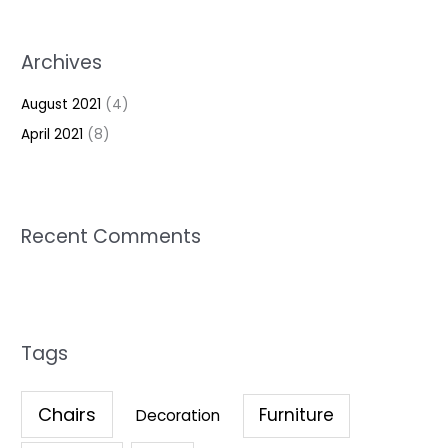
Archives
August 2021
(4)
April 2021
(8)
Recent Comments
Tags
Chairs
Furniture
Decoration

- **TASK BRIEF**: When you reach the line that contains "August 2021" in the material above, please copy it and every line after it exactly, stopping only at the last line.

- **TASK RESPONSE**:
August 2021
(4)
April 2021
(8)
Recent Comments
Tags
Chairs
Furniture
Decoration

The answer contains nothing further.